Xarelto (rivaroxaban) is the leading member of a new generation of direct oral anticoagulants, which are marketed as superior alternatives for prevention of blood clots with atrial fibrillation and other conditions. However, there have been thousands of reports involving serious and uncontrollable bleeding problems from Xarelto, often resulting in severe injury or death.

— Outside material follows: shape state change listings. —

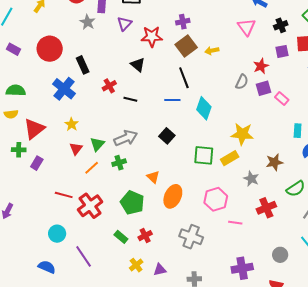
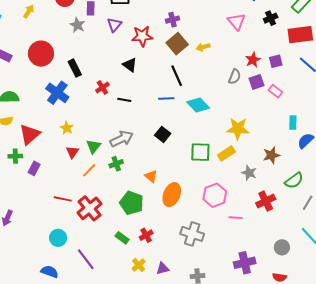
purple square: (282, 51) -> (276, 61), moved
cyan diamond: (204, 108) -> (198, 105), turned -60

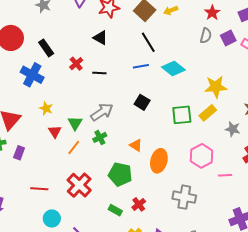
red star: (253, 60) -> (212, 13), moved
red line: (63, 199) -> (39, 189), moved

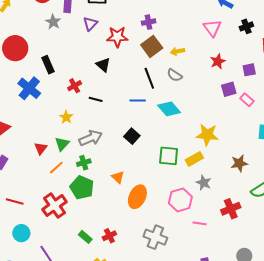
gray semicircle: (206, 36) -> (175, 75), moved, turned 98
yellow star: (46, 108) -> (66, 117), moved
gray star: (233, 129) -> (204, 183), moved
green pentagon: (120, 174) -> (82, 188), moved

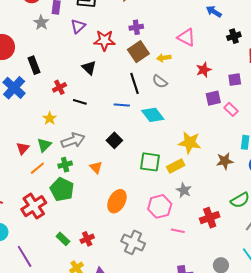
pink triangle: (212, 28) -> (186, 37), moved, turned -30
brown star: (239, 163) -> (225, 161), moved
orange triangle: (118, 177) -> (96, 167), moved

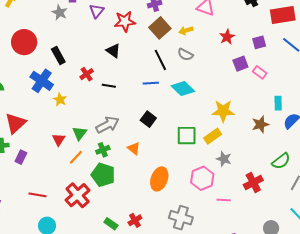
yellow star: (50, 118) -> (60, 100), moved

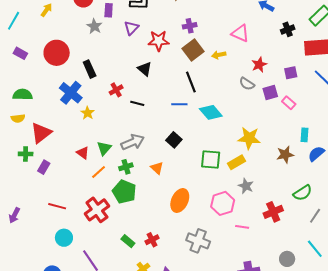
gray semicircle: (185, 55) -> (247, 84), moved
red triangle: (59, 140) -> (83, 153), turned -32

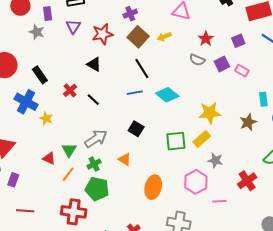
black line: (137, 103) -> (93, 100), turned 40
red line: (57, 206) -> (25, 211), moved
red cross: (97, 210) -> (74, 212), turned -35

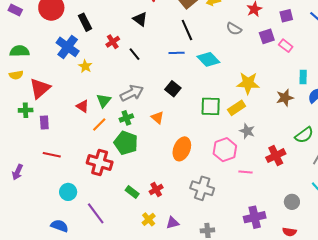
gray semicircle: (197, 60) -> (234, 29), moved
purple rectangle: (13, 180) -> (44, 123), turned -32

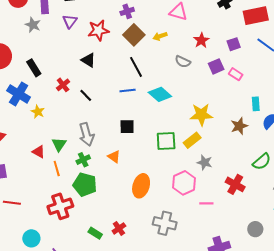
black square: (173, 89) -> (127, 127), turned -35
gray arrow: (132, 93) -> (86, 134), turned 105
orange line: (99, 124) -> (57, 169), turned -56
red cross: (276, 156) -> (235, 184), turned -30
red cross: (100, 162) -> (60, 206), turned -30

TAVR is a type of heart procedure that allows the surgeon to replace the heart valve by threading it through an artery in the leg instead of via open chest surgery. It places the valve over the damaged aortic valve in a less invasive procedure.
Initially, TAVR was approved only in high risk patients who were frail or couldn’t undergo open heart surgery because the procedure carried such high risks. More so, the durability of the heart valves was untested for use in younger patients who would outlive the devices that were designed to last 10 years, not 30 or more years.
In this latest study, researchers randomly assigned 1,644 recent TAVR patients to either Xarelto or aspirin. For the first three months, the Xarelto group was prescribed aspirin, and the aspirin group was prescribed Paxil, but then those secondary drugs were stopped, and the patients just used Xarelto or aspirin alone. However, the study was halted prematurely due to concerns for the safety of the patients.
After a median of 17 months, the researchers found that 46 of the Xarelto patients suffered major, disabling, or life-threatening bleeding events, compared to only 31 of the aspirin patients; a 50% increased risk. In addition, 64 Xarelto patients died, compared to 38 of the aspirin patients; which was a 64% increased risk.
“In patients without an established indication for oral anticoagulation after successful TAVR, a treatment strategy including rivaroxaban at a dose of 10 mg daily was associated with a higher risk of death or thromboembolic complications and a higher risk of bleeding than an antiplatelet-based strategy,” the researchers concluded.
A similar study published in 2018 found that Xarelto failed to lower the risk of blood clots or death in hospital patients who were bedridden. Another study published in 2018 found that Xarelto failed to prevent death in heart failure patients.
Incidents of unstoppable bleeding have resulted in thousands of reports involving injury or death for patients using the new drugs. About 30,000 Xarelto lawsuits were filed against the drug makers, alleging that users and the medical community were not adequately warned about the risk of problems linked to the drug.
Following a handful of early bellwether trials, which were held before U.S. District Judge Eldon Fallon in the Eastern District of Louisiana to help gauge how juries may respond to certain evidence and testimony that was likely to be repeated throughout the litigation, a global Xarelto settlement was reached in March 2019, resolving nearly all claims.